WASHINGTON — The Fairfax County school board is poised to vote on new recommendations that would change the school system’s Family Life Education curriculum in 2016 to include instruction on gender identities and sexual orientation.
Supporters say the new guidelines would reduce discrimination, but critics say it’s immoral and unnecessary.
If the recommendations are approved, students in the seventh grade would be provided the definitions for terms like heterosexuality, homosexuality, and bisexuality; and the gender identity term “transgender.”
In the eighth grade, students will be taught that sexuality is a broad spectrum and “individual identity will also be described as having four parts – biological gender, gender identity (includes transgender), gender role, and sexual orientation (includes heterosexual, bisexual, and homosexual).”
In the ninth grade, lessons will teach the development of sexuality as a “lifelong aspect of personality … and that sexuality evolves from infancy to old age.”
In tenth grade, instruction will emphasize that “there is a broader, boundless and fluid spectrum of sexuality that is developed throughout a lifetime.”
At a school board hearing this week, many parents protested these recommendations, saying the new lessons are contrary to their religious and moral beliefs.
“These proposals seem unnatural, forced, as if they were pulled out of thin air,” one parent said. “The idea of gender or sexuality changing throughout a child’s life is a 21st century construct.”
Another parent said there hasn’t been enough time to consider or debate these changes. “It’s your morality imposed on the rest of us,” she argued. “And in this case, it contravenes the teachings of nearly every faith in this county.”
The instruction will teach diversity and provide additional support, proponents say.

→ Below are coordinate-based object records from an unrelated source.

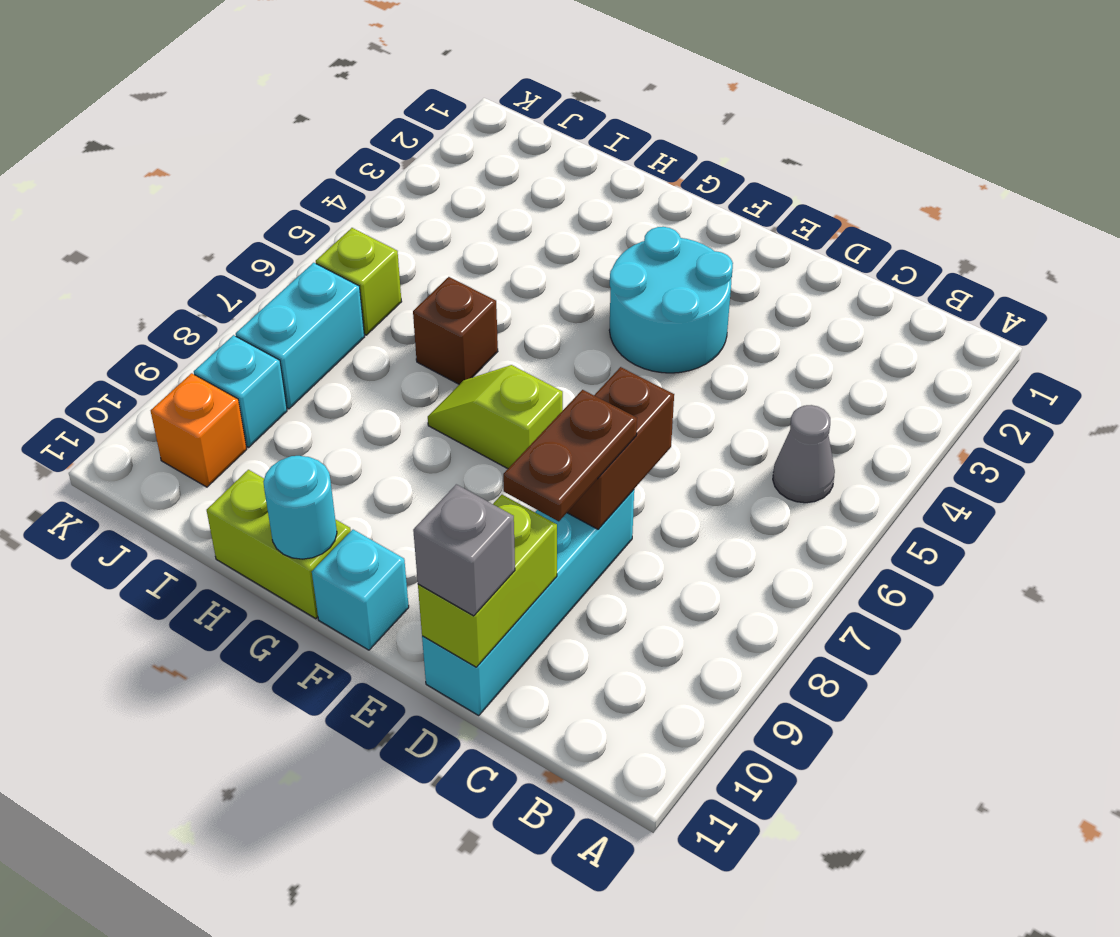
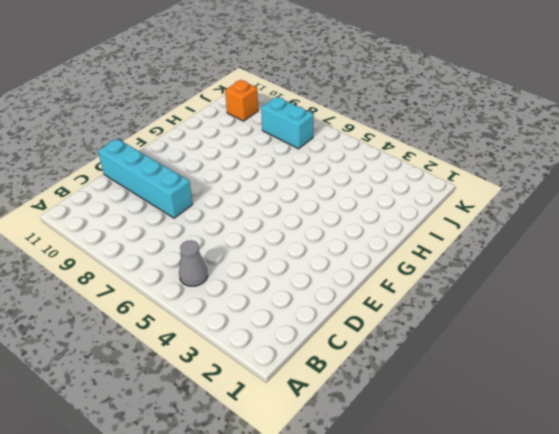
none -> cyan 2x2 round brick [609,227,733,373]
none -> lime 1x2 slope [428,365,563,469]
none -> cyan 1x1 brick [312,530,409,650]

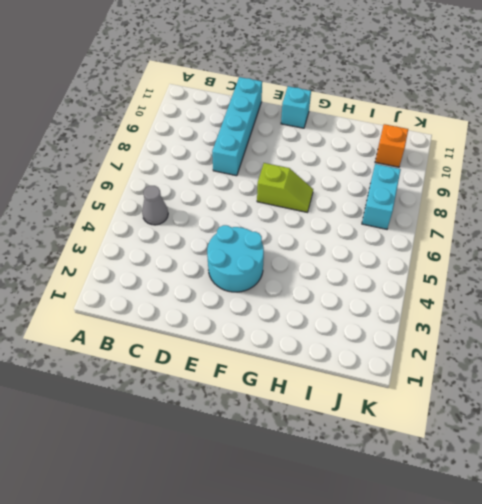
none -> lime 1x2 brick [207,470,351,619]
none -> brown 1x1 brick [413,277,498,384]
none -> lime 1x1 brick [316,228,402,335]

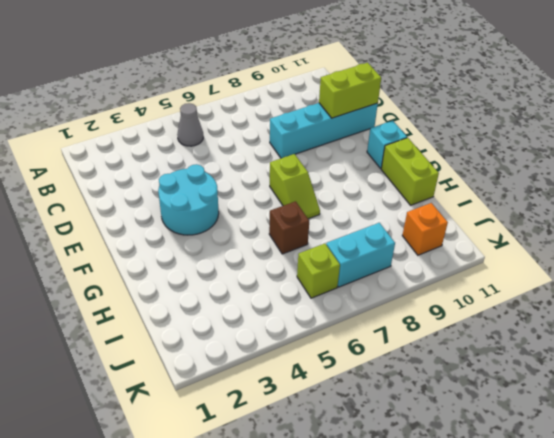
none -> cyan 1x1 brick [194,335,287,447]
none -> brown 1x2 brick [567,367,674,529]
none -> cyan 1x1 round brick [263,456,337,559]

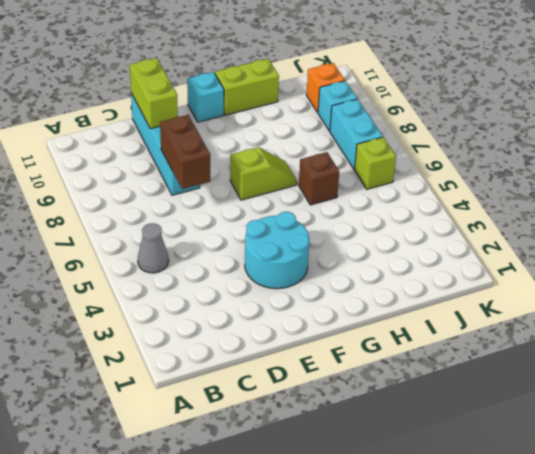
none -> cyan 1x1 round brick [263,456,337,559]
none -> brown 1x2 plate [503,390,637,521]
none -> grey 1x1 brick [413,484,515,616]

“LGBT high school students are more likely than their heterosexual classmates to attempt suicide,” one woman said. “By providing our students with age-appropriate, medically-accurate information about these sexualities and identities, we are empowering them to make healthy decisions about their bodies and their lives that may help reduce these health disparities.
“It is better that they get this information from teachers and trusted adults than risk possibly getting misinformation in the locker room or on the street,” the woman continued. “Sexuality and gender identity are not a choice, but an immutable part of who a human being is. Teaching students to respect diversity is not a bad thing.”
Parents can opt out of Family Life Education lessons. The school board will vote June 25 and the public is welcome to comment until June 19. If approved, these new recommendations would be implemented in the fall of 2016.